Besides this, idempotence operations are performed. The operations can be repeated without affecting the final result. Full synchronization and incremental synchronization are isolated and do not affect online services.
The data layer needs to converge the behavior data of the platform sellers. Differences in business complexities lead to diversified data sources. First, Standard data is derived from the Omega system developed inhouse for Xianyu. Second, differentiated data is derived from diversified data sources, including log collection, Message Queue (MQ) messages, and persistent storage facilities.
Data is converged based on the four elements of seller behavior in Xianyu we mentioned earlier. After that, the data needs to be normalized and mapped to standard behavior data. Due to the differences in data magnitude and complexity, we use different methods to identify data based on the different complexities of behavioral data.
- Real-time stream processing: Real-time stream processing is used to match simple events. For this, statistics data such as convergence and association is used. Real-time stream processing uses less resources, but is not flexible. It can complete complex events, but involves highly complex code, which is difficult to maintain.

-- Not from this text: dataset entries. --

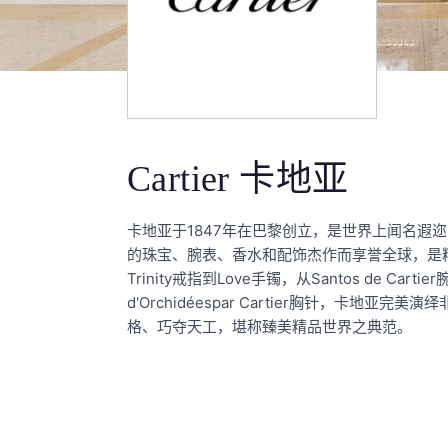
Cartier 卡地亚
卡地亚于1847年在巴黎创立，是世界上闻名遐
的珠宝、腕表、香水和配饰杰作而享誉全球，是
Trinity戒指到Love手镯，从Santos de Carti
d'Orchidéespar Cartier胸针，卡地
格、巧夺天工，堪称臻美精品世界之典范。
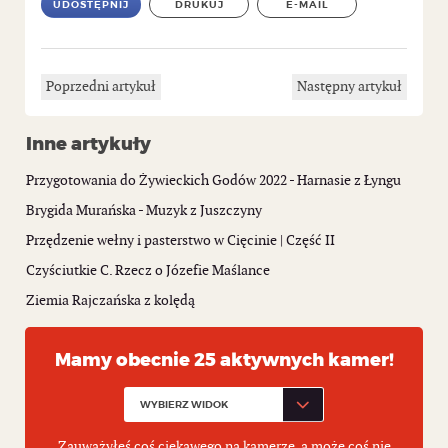
UDOSTĘPNIJ
DRUKUJ
E-MAIL
Poprzedni artykuł
Następny artykuł
Inne artykuły
Przygotowania do Żywieckich Godów 2022 - Harnasie z Łyngu
Brygida Murańska - Muzyk z Juszczyny
Przędzenie wełny i pasterstwo w Cięcinie | Część II
Czyściutkie C. Rzecz o Józefie Maślance
Ziemia Rajczańska z kolędą
Mamy obecnie 25 aktywnych kamer!
Zauważyłeś coś ciekawego na kamerze, a może coś nie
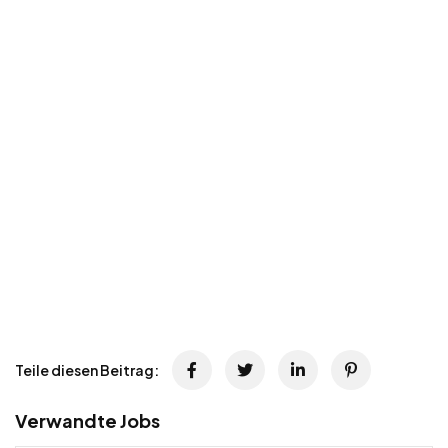
Teile diesen Beitrag:
Verwandte Jobs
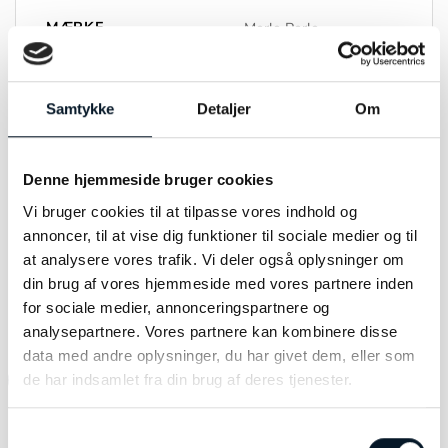
MÆRKE
Merle Perle
FARVE
Forgyldt
Samtykke
Detaljer
Om
MATERIALE
Sølv
STØRRELSE
44mm
Denne hjemmeside bruger cookies
Vi bruger cookies til at tilpasse vores indhold og
annoncer, til at vise dig funktioner til sociale medier og til
at analysere vores trafik. Vi deler også oplysninger om
din brug af vores hjemmeside med vores partnere inden
RELATEREDE VARER
for sociale medier, annonceringspartnere og
analysepartnere. Vores partnere kan kombinere disse
data med andre oplysninger, du har givet dem, eller som
-10%
de har indsamlet fra din brug af deres tjenester.
Samtykkevalg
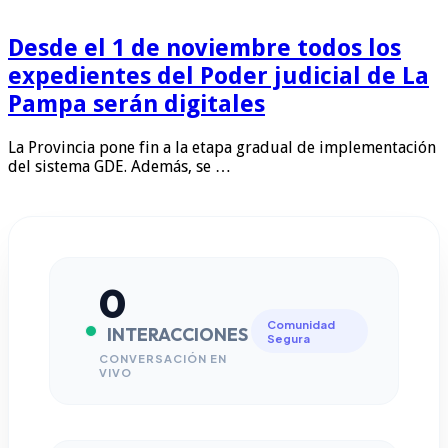
Desde el 1 de noviembre todos los
expedientes del Poder judicial de La
Pampa serán digitales
La Provincia pone fin a la etapa gradual de implementación
del sistema GDE. Además, se …
0
Comunidad
INTERACCIONES
Segura
CONVERSACIÓN EN
VIVO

- CEP engine: The CEP engine can be used for cross-event pattern matching for complex events. It provides flexible features and high readability, but uses more resources.
- Persistence: Stateful data must be persistent so that the data can be used for subsequent match calculation.

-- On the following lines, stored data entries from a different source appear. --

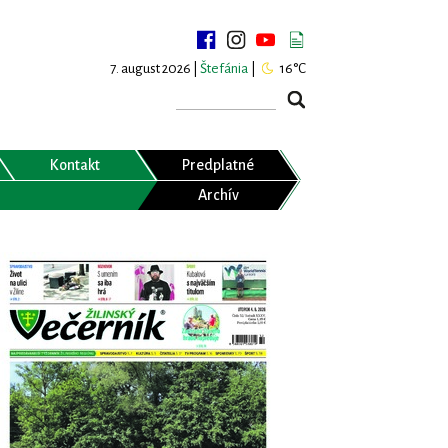
7. august 2026 |
Štefánia
|
16°C
Kontakt
Predplatné
Archív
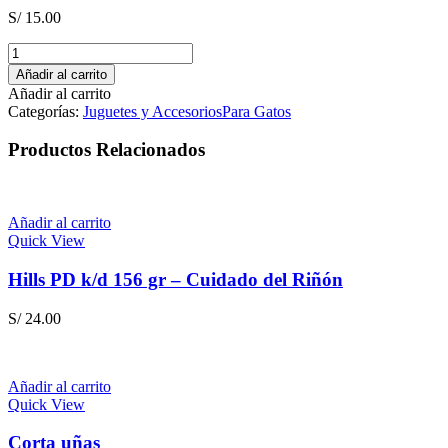
S/
15.00
PET
CARE
Añadir al carrito
-
Añadir al carrito
Ratón
Categorías:
Juguetes y Accesorios
Para Gatos
con
Pluma
Productos Relacionados
cantidad
Añadir al carrito
Quick View
Hills PD k/d 156 gr – Cuidado del Riñón
S/
24.00
Añadir al carrito
Quick View
Corta uñas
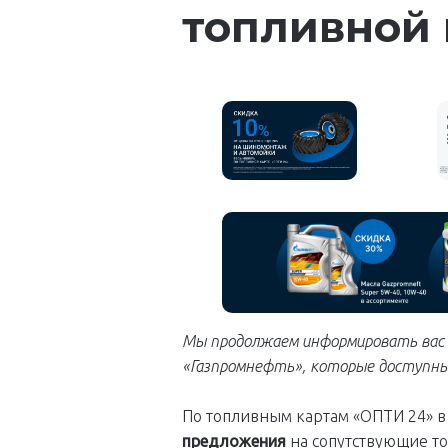
топливной 
Мы продолжаем информировать вас 
«Газпромнефть», которые доступны
По топливным картам «ОПТИ 24» 
предложения
на сопутствующие то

In addition to the three modules mentioned above, we have also added the following features:
- Benefit perception: To enhance the seller’s perception of interest points, we added a peripheral benefit perception module. Data is loaded from third-party online systems to display the activity effect and stimulate seller behaviors. We think that this will encourage sellers to pay attention to potential sellers that have started conversation with them.
- Group selection: This module is used to deliver activity information to sellers.
- Service layer: This supports standard client protocols, and provides features such as rendering templates, activity queries, and action configurations.
So far, we have implemented similar item association, a traffic distribution model based on seller behavior, specifically online status metric and reply data statistics and real profile pictures.
The test data on bucket-based traffic distribution based on seller behavior shows that transaction conversion has increased by 3%. At present, the development personnel are not required when adding a new scenario, and the new scenario can be quickly implemented in the system as long as the operation personnel explore key behavior data.
The closed loop of seller behavior means constant feedback. The logic of this closed loop requires us to better understand sellers and learn more about how to describe their behaviors. Behavior data allows us to better understand sellers. But in the future we need better seller behavior data and feature vectors to serve as the underlying infrastructure.
Moreover, with a complete seller behavior feature library, we need to find behavior points that are more valuable to sellers and help us provide better guidance to them. Different sellers will benefit from different information, so we must take an individualized approach.
The current benefit feedback mechanism is simple. Increasing a seller’s perception of behavior interest points helps cultivate more attentive and stable sellers. But, really, understanding sellers is only the first step. In the e-commerce field, both customer-to-customer and customer-to-business scenarios are focusing on shopping guide and personalization features. Such increased level of personalization helps maximize the traffic value, which is also full of uncertainties. As such, a definite understanding of sellers is very helpful for matching traffic and performing seller operations.